Keratin—a small protein—is found in grand abundance in animals of all kinds. Keratins are found in the upper layer of our skin, in the tough layers of our nails, and twisted into bundles to form the core of each strand of our hair. Scientists have long understood keratin as a passive biological building block—sturdy, and strong, giving shape and definition to the structures it serves.
But new work suggests that fragments of this protein are doing double duty as warriors, contributing to the ongoing defense of the cornea against bacterial infection and, more importantly, may serve as the building block of powerful new antibiotics.
A team of vision scientists and infectious disease experts at the University of California, Berkeley, discovered bits of the protein in the outer regions of the eye, and surmising a bug-killing power, tested them on a whole range of bacteria. Commonplace villains which cause diarrhea (E.coli) and staph infections (Staph aureus) were snuffed out, and hardier strains which cause strep throat and the flesh-eating disease (Streptococcus pyogenes) were also overcome.
“It really helps us understand why the corneal surface is resistant to infection,” Suzanne Fleiszig, who led the study, tells Co.Exist. In fact, she added, “It’s possible we’ve stumbled on a whole system. It could be that they work together as a family.” Because the fragments are so small, they can be easily synthesized for study. And when they are better understood, they could one day be cheaply produced in large quantities as antimicrobial drugs.

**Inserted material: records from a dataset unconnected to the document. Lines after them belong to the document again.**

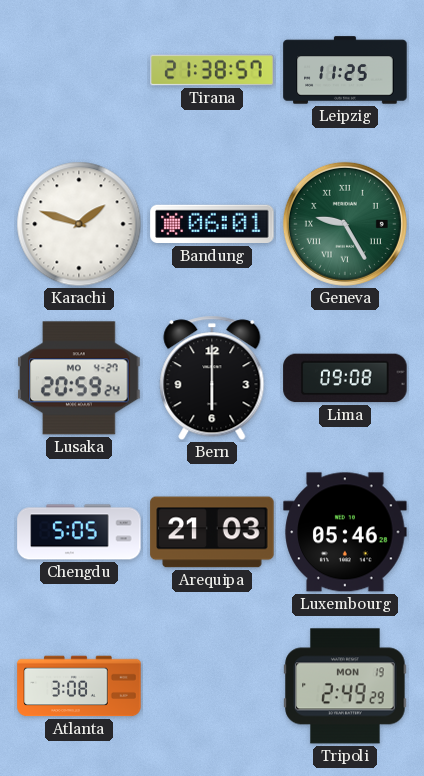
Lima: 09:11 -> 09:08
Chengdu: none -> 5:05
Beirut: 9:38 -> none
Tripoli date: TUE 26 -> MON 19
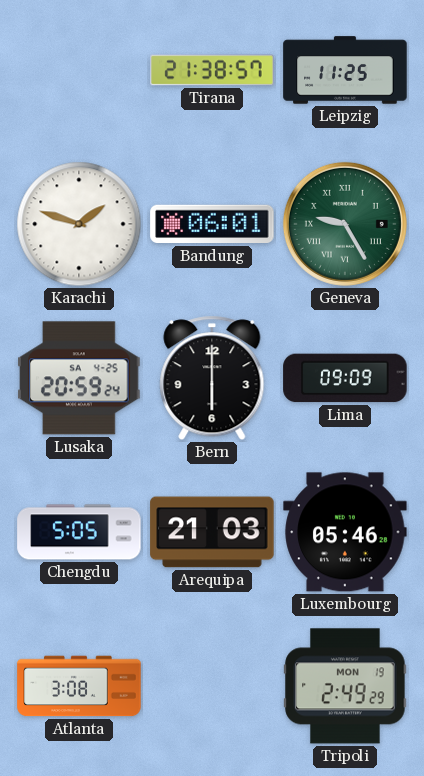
Lusaka date: MO 4-27 -> SA 4-25
Lima: 09:08 -> 09:09
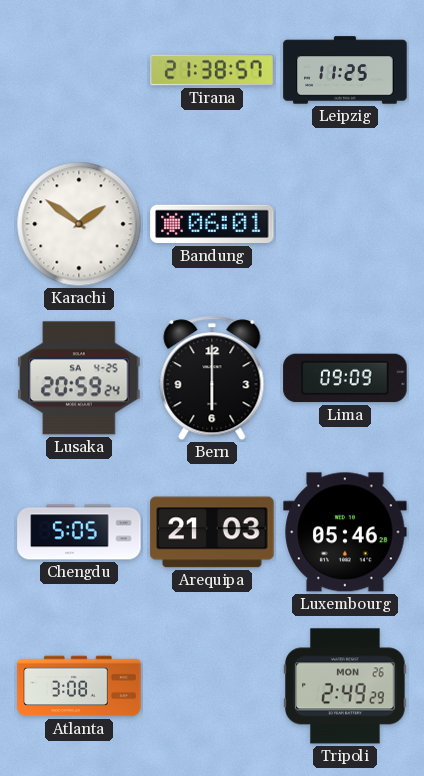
Karachi: 1:48 -> 1:51
Geneva: 9:25 -> none
Tripoli date: MON 19 -> MON 26
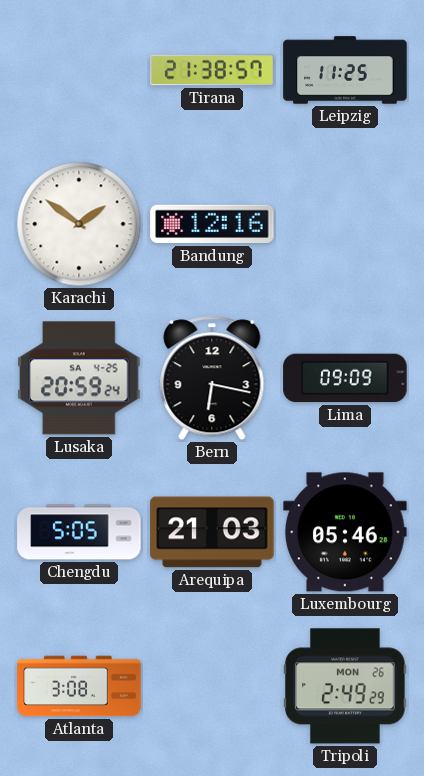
Bandung: 06:01 -> 12:16
Bern: 6:00 -> 6:17
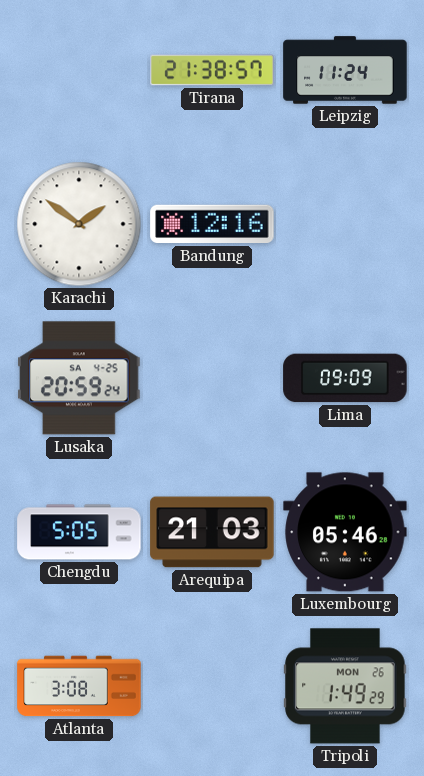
Leipzig: 11:25 -> 11:24
Bern: 6:17 -> none
Tripoli: 2:49 -> 1:49
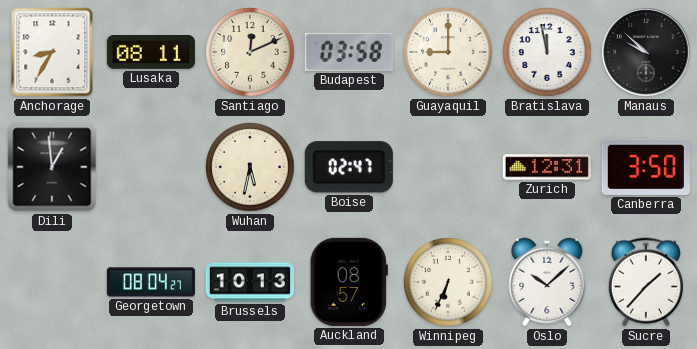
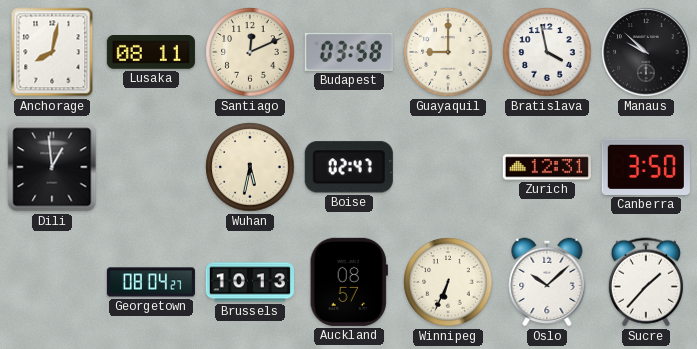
Anchorage: 8:35 -> 8:02
Bratislava: 11:58 -> 3:58
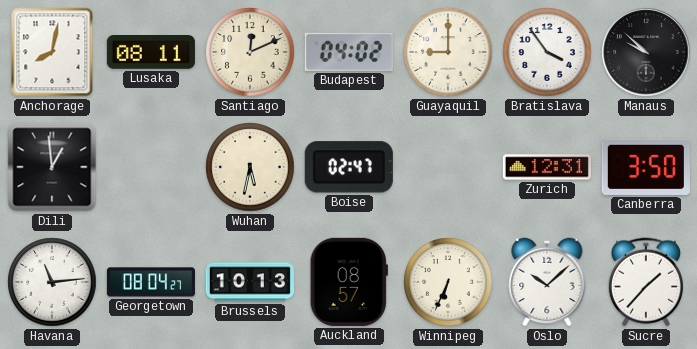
Budapest: 03:58 -> 04:02
Bratislava: 3:58 -> 3:54
Havana: none -> 11:14
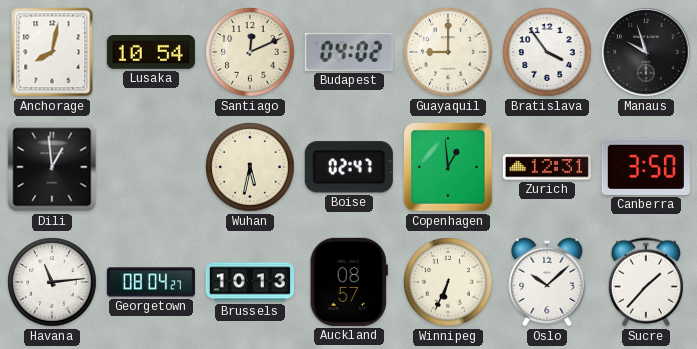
Lusaka: 08:11 -> 10:54
Manaus: 9:52 -> 9:57
Copenhagen: none -> 12:59
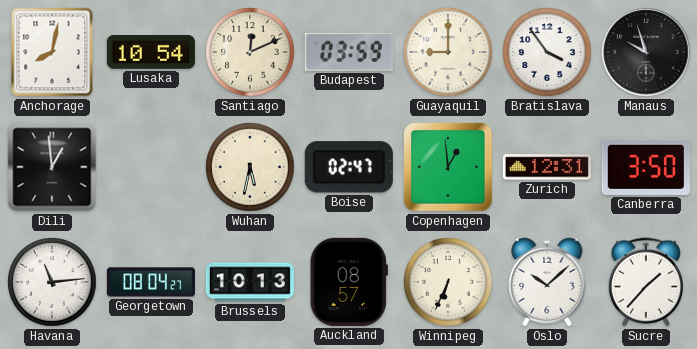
Budapest: 04:02 -> 03:59
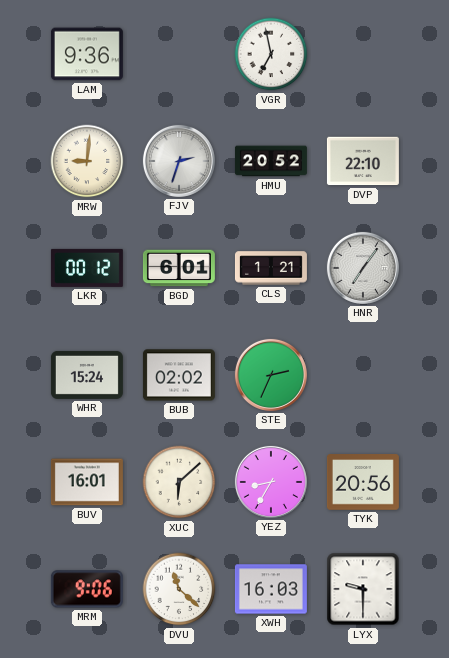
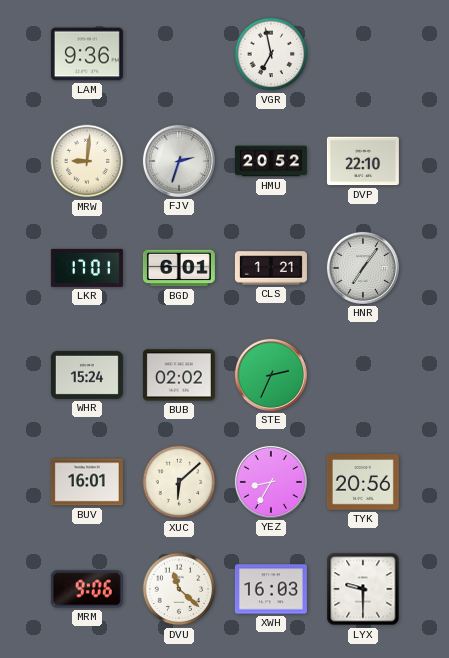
LKR: 00:12 -> 17:01
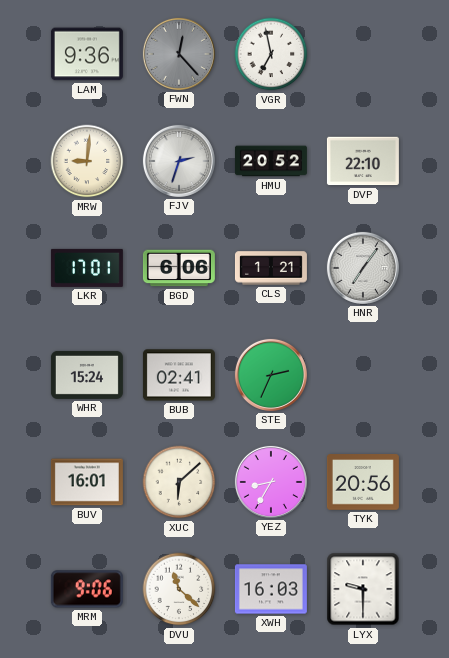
FWN: none -> 12:23
BGD: 6:01 -> 6:06
BUB: 02:02 -> 02:41
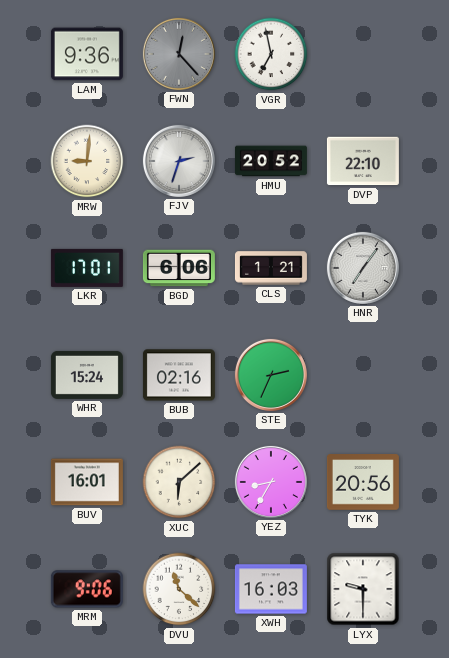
BUB: 02:41 -> 02:16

In their tests, the team found that different fragments targeted and killed different bacteria. Finding out how exactly the fragments work is high on the to-do list, but it’s likely that each uses a different mode of attack to disarm the bacteria they go after. If that’s indeed the case, one hypothesis is that combining the fragments will yield a versatile antibiotic—one that bacteria find more difficult to grow resistant to.
Fleiszig says she is particularly enthused about the possibility that the peptides play well together because it suggests that this new class of drugs could fight bacteria that have developed antimicrobial resistance. “We may be able to design drugs where you’re not just using one fragment but more than one,” Fleiszig says. “If you use more than one together, then you might decrease the chance of resistance happening.” (With more than one kind of opponent, the probability that the bacteria develop a resistance to the antimicrobial agent falls dramatically.)
At present, several questions remain. It’s not quite clear how the fragments peel off from the keratin and assemble in the cornea, for example, or where they carry out their attack. And an early next step will be to understand how they work—separately and together—in killing the microbes they encounter. But this late discovery of a simple soldier in the battle against infection allows for the exciting possibility that there are other fighters, as yet unrecognized, lurking by their side.